◆ **BRIEF**
The expected response is the full listing, retyped exactly, without its images.

===== EXERCISE INPUTS =====

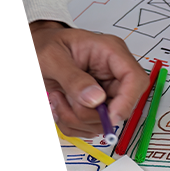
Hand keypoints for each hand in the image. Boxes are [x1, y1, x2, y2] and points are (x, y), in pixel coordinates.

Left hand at [10, 21, 146, 136]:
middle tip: (66, 103)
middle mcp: (113, 71)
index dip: (126, 102)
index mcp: (110, 52)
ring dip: (78, 120)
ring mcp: (106, 89)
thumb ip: (73, 79)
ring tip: (59, 99)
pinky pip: (93, 124)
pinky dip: (74, 123)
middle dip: (92, 114)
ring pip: (105, 120)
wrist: (32, 49)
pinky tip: (62, 106)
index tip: (108, 117)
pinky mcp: (98, 103)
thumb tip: (95, 99)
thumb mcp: (50, 58)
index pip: (135, 79)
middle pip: (121, 105)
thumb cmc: (41, 46)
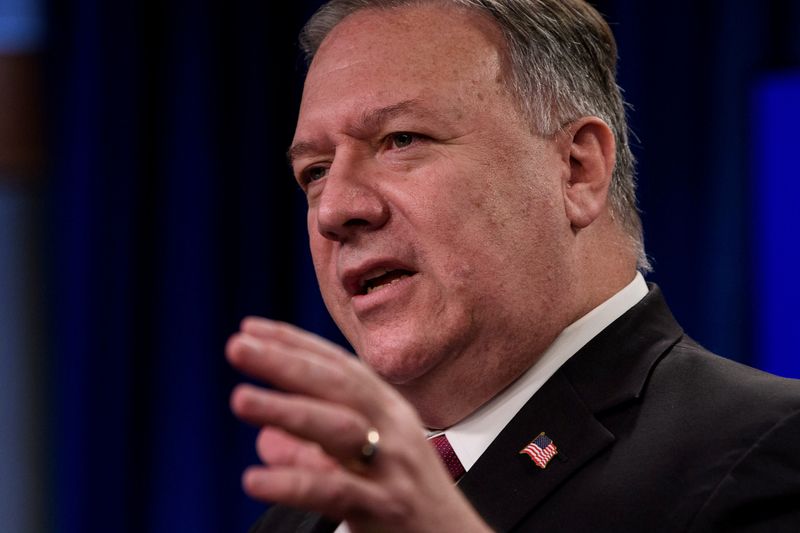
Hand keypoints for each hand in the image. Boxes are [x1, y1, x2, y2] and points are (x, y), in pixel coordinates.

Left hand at [227, 317, 491, 532]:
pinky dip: (293, 482)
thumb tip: (265, 439)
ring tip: (240, 399)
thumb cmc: (406, 502)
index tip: (252, 328)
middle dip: (287, 361)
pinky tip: (254, 480)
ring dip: (287, 409)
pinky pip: (335, 490)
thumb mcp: (366, 464)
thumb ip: (316, 450)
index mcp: (388, 411)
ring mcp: (392, 466)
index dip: (296, 344)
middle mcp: (394, 428)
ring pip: (338, 428)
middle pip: (338, 385)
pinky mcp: (387, 506)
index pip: (339, 366)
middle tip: (238, 345)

=====

◆ **ANSWER BOX**
Hand keypoints for each hand in the image. Boxes are [x1, y1, x2, y2] and points are (x, y), in pixel coordinates.

Left hand at [10, 21, 146, 136]:
middle tip: (66, 103)
middle mcp: (113, 71)
index dip: (126, 102)
index mcp: (110, 52)
ring dip: (78, 120)
ring mcp: (106, 89)
thumb ip: (73, 79)
ring tip: (59, 99)
pinky pip: (93, 124)
pinky dip: (74, 123)
middle dip: (92, 114)
ring pip: (105, 120)
wrist: (32, 49)
pinky tip: (62, 106)
index tip: (108, 117)
pinky mcp: (98, 103)
thumb tip: (95, 99)
thumb mcp: (50, 58)
index pip: (135, 79)
middle pip: (121, 105)
thumb cmc: (41, 46)
Hand keypoints for each hand in the image. Boxes are [x1, y1, x2, y2] and points are (x, y), in pixel coordinates.

Left hand at [227, 317, 491, 532]:
pinky dip: (293, 482)
thumb tip: (265, 439)
ring tip: (240, 399)
thumb cmc: (406, 502)
index tip: (252, 328)
middle dip: (287, 361)
pinky tip: (254, 480)
ring dip: (287, 409)
pinky pip: (335, 490)
thumb mcp: (366, 464)
thumb ip: (316, 450)
index mcp: (388, 411)
ring mcp: (392, 466)
index dip: (296, 344)
middle mcp: (394, 428)
ring pip: (338, 428)
middle pip: (338, 385)
pinky mcp: (387, 506)
index pip: (339, 366)
middle tip: (238, 345)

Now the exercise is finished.